WRITTEN REQUEST: Copy out the records verbatim, beginning with the line containing "pose: elev=170.2 azim=253.7" and continuing through the end of the records.

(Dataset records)
-------------------------
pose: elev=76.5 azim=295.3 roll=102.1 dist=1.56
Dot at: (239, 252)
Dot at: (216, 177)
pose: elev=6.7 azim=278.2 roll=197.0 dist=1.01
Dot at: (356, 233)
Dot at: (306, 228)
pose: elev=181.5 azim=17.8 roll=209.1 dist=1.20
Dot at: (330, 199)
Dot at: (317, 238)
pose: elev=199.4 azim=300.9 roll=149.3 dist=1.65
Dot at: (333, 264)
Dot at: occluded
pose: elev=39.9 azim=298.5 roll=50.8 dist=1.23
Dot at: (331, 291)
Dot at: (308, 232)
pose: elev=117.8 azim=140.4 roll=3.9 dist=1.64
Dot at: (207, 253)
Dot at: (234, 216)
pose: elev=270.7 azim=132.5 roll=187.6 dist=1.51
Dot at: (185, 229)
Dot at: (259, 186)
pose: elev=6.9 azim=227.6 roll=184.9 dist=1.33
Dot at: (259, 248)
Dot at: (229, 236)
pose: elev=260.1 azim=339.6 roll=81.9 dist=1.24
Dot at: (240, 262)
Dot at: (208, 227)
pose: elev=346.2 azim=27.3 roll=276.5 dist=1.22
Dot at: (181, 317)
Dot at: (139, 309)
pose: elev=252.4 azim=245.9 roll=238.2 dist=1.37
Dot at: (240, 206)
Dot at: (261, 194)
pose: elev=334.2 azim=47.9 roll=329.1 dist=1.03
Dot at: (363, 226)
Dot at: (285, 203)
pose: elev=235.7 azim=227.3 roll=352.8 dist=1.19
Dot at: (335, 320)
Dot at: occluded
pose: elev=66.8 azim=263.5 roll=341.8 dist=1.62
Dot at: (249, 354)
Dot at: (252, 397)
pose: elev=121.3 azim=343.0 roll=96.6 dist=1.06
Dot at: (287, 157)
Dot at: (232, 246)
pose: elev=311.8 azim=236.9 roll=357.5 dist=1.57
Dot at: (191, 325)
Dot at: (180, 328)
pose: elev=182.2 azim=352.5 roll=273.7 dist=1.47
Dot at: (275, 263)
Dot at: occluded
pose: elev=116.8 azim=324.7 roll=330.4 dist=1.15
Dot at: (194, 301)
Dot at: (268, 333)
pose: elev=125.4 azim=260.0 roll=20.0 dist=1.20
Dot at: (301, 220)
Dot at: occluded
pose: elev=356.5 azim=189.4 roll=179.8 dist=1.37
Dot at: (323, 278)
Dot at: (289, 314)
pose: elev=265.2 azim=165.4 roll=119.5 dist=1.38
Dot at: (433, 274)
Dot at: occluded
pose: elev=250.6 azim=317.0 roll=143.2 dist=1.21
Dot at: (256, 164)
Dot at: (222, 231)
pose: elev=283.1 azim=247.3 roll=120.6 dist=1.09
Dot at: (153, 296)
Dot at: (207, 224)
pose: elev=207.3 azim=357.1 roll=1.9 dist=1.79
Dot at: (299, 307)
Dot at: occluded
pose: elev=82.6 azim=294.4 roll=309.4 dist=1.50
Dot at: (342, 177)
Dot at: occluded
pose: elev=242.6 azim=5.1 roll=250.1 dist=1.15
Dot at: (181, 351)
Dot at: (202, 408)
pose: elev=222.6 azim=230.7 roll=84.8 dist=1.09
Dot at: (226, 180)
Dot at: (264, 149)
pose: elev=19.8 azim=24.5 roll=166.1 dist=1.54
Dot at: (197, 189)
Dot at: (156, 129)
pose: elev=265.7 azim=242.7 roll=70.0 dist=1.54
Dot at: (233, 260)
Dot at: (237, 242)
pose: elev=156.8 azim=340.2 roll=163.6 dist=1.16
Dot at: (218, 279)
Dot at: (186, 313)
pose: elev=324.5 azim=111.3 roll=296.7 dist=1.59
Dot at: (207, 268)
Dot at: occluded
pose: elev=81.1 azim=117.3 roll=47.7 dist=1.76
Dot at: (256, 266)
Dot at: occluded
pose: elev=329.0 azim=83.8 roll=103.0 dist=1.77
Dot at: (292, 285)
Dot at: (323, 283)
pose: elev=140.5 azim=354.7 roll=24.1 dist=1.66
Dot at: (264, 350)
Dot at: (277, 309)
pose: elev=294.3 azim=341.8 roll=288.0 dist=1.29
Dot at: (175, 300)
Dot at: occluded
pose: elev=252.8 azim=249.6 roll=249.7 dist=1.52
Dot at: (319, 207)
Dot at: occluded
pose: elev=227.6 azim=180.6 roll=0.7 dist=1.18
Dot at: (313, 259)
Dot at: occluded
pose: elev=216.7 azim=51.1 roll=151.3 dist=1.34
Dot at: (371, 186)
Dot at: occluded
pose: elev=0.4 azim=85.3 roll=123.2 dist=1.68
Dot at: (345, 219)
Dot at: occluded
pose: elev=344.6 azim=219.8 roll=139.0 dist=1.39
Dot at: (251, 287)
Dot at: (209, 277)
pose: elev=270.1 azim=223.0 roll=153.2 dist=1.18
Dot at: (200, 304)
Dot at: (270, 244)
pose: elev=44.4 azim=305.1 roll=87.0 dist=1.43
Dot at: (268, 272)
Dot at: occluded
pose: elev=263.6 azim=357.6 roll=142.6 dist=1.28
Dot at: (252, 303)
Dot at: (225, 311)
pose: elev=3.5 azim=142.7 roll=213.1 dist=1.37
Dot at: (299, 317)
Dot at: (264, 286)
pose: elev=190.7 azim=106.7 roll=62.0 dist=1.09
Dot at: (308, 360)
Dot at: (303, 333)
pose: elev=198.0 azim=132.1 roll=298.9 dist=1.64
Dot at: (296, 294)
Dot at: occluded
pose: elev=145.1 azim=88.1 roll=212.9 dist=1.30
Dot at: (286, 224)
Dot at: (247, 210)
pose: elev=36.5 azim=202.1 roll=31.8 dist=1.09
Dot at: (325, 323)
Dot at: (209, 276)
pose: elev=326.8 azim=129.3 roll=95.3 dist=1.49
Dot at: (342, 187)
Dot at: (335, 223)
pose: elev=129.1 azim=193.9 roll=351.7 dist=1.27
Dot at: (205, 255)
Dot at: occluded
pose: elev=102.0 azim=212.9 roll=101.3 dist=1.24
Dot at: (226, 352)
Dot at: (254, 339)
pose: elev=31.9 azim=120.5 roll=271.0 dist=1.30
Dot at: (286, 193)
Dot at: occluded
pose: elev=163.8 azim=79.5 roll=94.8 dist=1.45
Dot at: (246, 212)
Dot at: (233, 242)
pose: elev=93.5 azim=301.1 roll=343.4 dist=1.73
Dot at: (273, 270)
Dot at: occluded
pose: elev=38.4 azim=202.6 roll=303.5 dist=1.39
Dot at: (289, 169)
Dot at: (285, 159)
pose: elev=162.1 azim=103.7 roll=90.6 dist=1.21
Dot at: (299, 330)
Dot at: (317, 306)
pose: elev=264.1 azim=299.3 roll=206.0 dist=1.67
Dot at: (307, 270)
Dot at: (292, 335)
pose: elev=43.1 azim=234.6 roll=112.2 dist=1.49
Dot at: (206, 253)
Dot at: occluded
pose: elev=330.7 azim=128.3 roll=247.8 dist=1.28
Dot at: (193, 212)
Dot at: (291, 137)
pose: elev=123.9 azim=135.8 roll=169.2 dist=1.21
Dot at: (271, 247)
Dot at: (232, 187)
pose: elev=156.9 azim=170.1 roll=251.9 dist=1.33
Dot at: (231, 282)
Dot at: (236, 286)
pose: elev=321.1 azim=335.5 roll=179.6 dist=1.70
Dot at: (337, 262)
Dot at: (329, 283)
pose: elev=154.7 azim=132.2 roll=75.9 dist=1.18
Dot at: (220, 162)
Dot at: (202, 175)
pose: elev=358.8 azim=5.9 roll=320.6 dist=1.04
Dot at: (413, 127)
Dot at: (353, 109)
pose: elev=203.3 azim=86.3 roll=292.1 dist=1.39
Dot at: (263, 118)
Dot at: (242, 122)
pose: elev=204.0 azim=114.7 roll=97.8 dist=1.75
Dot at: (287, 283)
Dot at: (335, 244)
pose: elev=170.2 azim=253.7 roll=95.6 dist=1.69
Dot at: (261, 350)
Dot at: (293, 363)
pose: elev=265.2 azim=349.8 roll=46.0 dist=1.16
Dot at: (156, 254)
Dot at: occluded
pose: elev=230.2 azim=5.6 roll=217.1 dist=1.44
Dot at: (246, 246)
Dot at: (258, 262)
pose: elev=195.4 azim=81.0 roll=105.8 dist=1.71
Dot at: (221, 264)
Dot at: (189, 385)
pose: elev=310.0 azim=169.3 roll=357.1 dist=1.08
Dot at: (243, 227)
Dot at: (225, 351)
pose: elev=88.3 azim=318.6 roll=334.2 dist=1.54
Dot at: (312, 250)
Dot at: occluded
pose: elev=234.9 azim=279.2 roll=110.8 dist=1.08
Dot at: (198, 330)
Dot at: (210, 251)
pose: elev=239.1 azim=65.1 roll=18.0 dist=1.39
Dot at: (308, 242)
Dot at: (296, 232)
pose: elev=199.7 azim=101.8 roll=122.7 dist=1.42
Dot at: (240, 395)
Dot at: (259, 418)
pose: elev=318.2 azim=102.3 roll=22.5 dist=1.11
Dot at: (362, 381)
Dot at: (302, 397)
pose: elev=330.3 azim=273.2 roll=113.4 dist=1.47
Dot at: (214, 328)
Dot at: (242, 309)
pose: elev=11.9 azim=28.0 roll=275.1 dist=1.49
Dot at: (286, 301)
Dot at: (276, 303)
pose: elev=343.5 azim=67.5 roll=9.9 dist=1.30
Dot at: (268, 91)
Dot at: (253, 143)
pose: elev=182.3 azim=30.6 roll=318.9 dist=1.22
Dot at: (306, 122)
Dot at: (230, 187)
-------------------------
RESULT FOR THIS EXERCISE:
pose: elev=170.2 azim=253.7 roll=95.6 dist=1.69
Dot at: (261, 350)
Dot at: (293, 363)
pose: elev=265.2 azim=349.8 roll=46.0 dist=1.16
Dot at: (156, 254)
Dot at: occluded
pose: elev=230.2 azim=5.6 roll=217.1 dist=1.44
Dot at: (246, 246)
Dot at: (258, 262)
pose: elev=195.4 azim=81.0 roll=105.8 dist=1.71
Dot at: (221, 264)
Dot at: (189, 385)
pose: elev=310.0 azim=169.3 roll=357.1 dist=1.08
Dot at: (243, 227)
Dot at: (225, 351)
pose: elev=88.3 azim=318.6 roll=334.2 dist=1.54
Dot at: (312, 250)
Dot at: occluded
pose: elev=234.9 azim=279.2 roll=110.8 dist=1.08
Dot at: (198, 330)
Dot at: (210, 251)
pose: elev=239.1 azim=65.1 roll=18.0 dist=1.39
Dot at: (308, 242)
Dot at: (296, 232)
pose: elev=199.7 azim=101.8 roll=122.7 dist=1.42
Dot at: (240, 395)
Dot at: (259, 418)
pose: elev=318.2 azim=102.3 roll=22.5 dist=1.11
Dot at: (362, 381)
Dot at: (302, 397)
pose: elev=330.3 azim=273.2 roll=113.4 dist=1.47
Dot at: (214, 328)
Dot at: (242, 309)
pose: elev=11.9 azim=28.0 roll=275.1 dist=1.49
Dot at: (286, 301)
Dot at: (276, 303)
pose: elev=343.5 azim=67.5 roll=9.9 dist=1.30
Dot at: (268, 91)
Dot at: (253, 143)
pose: elev=182.3 azim=30.6 roll=318.9 dist=1.22
Dot at: (306, 122)
Dot at: (230, 187)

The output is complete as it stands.